Home You Don’t Need A Data Science Unicorn—You Need A Data Science Team

You Don’t Need A Data Science Unicorn—You Need A Data Science Team

The allure of Big Data is that given enough data, human intuition stops mattering and the data takes over. It’s a beautiful utopia where, as The Economist‘s Kenneth Cukier avers, we can “let the data speak” and stop hunting for causation while the data reveals correlations. 

Sadly, it’s complete nonsense.

In a way, we seem to know this already. In a variety of surveys, executives again and again insist that data is valuable … and then trust gut instinct, anyway. The key to overcoming this and welding data and intuition together may be to trust homegrown data analysts instead of outside data scientists.

We Love Data! (Sort Of)

Big Data is one of the most hyped phrases in technology today, and has led to big plans to harness it, according to Gartner research:

Source: Gartner 2014

As much as we may proclaim our allegiance to Big Data, however, executives tend to ignore it in favor of their own intuition. Consider:

  • 40% of CMOs make decisions based on intuition, not data (Formstack 2014)
  • 37% of CMOs use data regularly when making decisions, despite roughly 50% claiming that data is their most underutilized asset (Formstack 2014)
  • 62% of business executives said they tend to trust their gut, and 61% said real-world insight tops hard analytics when making decisions (Fortune Knowledge Group 2014)

This isn’t surprising, given the kind of data science most companies seem to employ. While most of the world’s “Big Data” is created by and for machines, most companies actually focus on the human side of Big Data, as a Gregory Piatetsky poll of his KDnuggets community illustrates:

Source: Gregory Piatesky

In fact, as much as we may hope that data will somehow overcome our human failings, it’s our very humanity that gives data any chance of helping us at all.

People Are People

The problem is that we tend to assume that all data science is the same. It’s not. As former Google and Foursquare data scientist Michael Li makes clear, data scientists either produce analytics for machines or humans, but generally not both. The two types of analysis require different skills.

Li suggests that the ideal characteristics of someone doing data science for humans include the ability to package analysis in a human-understandable format, with an emphasis on storytelling and articulation of “how” and “why.” 

The same is true of developers: as much as they may want to live in the land of ones and zeroes, the reality is that they spend far more time with people:

https://twitter.com/r343l/status/512361922780344320

Whether developers or data scientists or anyone else, then, the best people will be those that communicate well. 

It’s therefore critical to find data scientists that speak the language of an organization, including its executives who are most likely to act on the data (or ignore it). Not surprisingly, it’s far easier to find such people within the organization rather than scouring the planet for a cure-all data scientist fresh off Wall Street or elsewhere. 

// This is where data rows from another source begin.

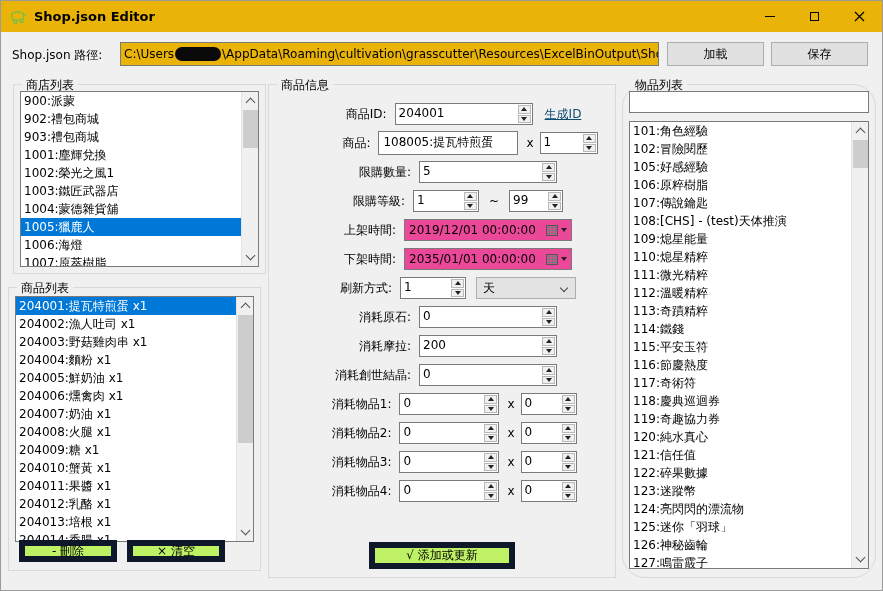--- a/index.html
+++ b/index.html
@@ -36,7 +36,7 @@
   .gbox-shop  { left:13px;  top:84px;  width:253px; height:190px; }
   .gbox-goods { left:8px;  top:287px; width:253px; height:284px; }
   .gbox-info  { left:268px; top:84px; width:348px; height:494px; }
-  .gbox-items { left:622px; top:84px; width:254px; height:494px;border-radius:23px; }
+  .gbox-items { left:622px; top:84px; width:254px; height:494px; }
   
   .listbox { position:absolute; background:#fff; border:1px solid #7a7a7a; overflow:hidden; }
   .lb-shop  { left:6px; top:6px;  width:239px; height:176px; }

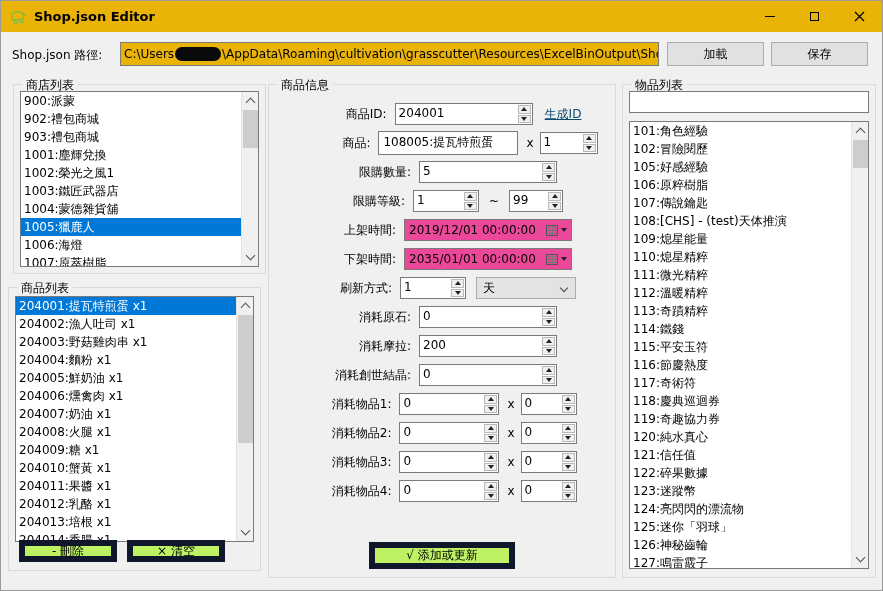--- a/index.html
+++ b/index.html
@@ -54,7 +54,7 @@
   .chev.up { transform:rotate(135deg); margin-top:4px; }
   .chev.dn { transform:rotate(-45deg); margin-bottom:4px; }
   
-  .btn { background:#bef264; border:6px solid #0f172a; display:flex; align-items:center; justify-content:center; }
+  .btn { background:#14b8a6; border:1px solid #0f172a; display:flex; align-items:center; justify-content:center; }
   .goods-btns { position:absolute; left:10px; bottom:8px; display:flex; gap:10px; }
   .goods-btns .btn { width:98px; height:22px; }
   .submit-btn { position:absolute; left:100px; bottom:8px; width:146px; height:27px; }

The more familiar with a company’s business, the more likely the data scientist will be able to ask the right questions and articulate the answers.

Start Small, Go Big

Often there isn’t a single right person for the Big Data analytics job, but rather a team of people. As Michael Schrage, a research fellow at MIT Sloan School’s Center for Digital Business, highlights, a team approach may work best:

The smartest thing I’ve seen organizations start doing is seed-fund and empower small cross-functional data-oriented teams explicitly charged with delivering tangible and measurable data-driven benefits in relatively short periods of time. The accent is on the word team; the emphasis is on building greater data capability than better digital infrastructures. The goal is to make all of the organization—not just the geeks and quants—more conversant in how to align probability, statistics, technology and business value creation. 

While this team approach may not obviate the need for external hires, Schrage suggests that it lays a solid foundation for external data scientists to build upon. 

That foundation has become easier to build thanks to the cloud. As Matt Wood, Amazon Web Services’ data science chief, told me in an interview, the cloud has led to an “exponential curve” of Big Data talent growth. By teaming up and experimenting with Big Data in a flexible environment, we’re quickly building up data science expertise, usually in-house. 

All of which suggests that the right way to get moving on Big Data within your organization may be to spin up small projects in the cloud, and make sure they’re staffed with a small, cross-disciplinary team within the organization.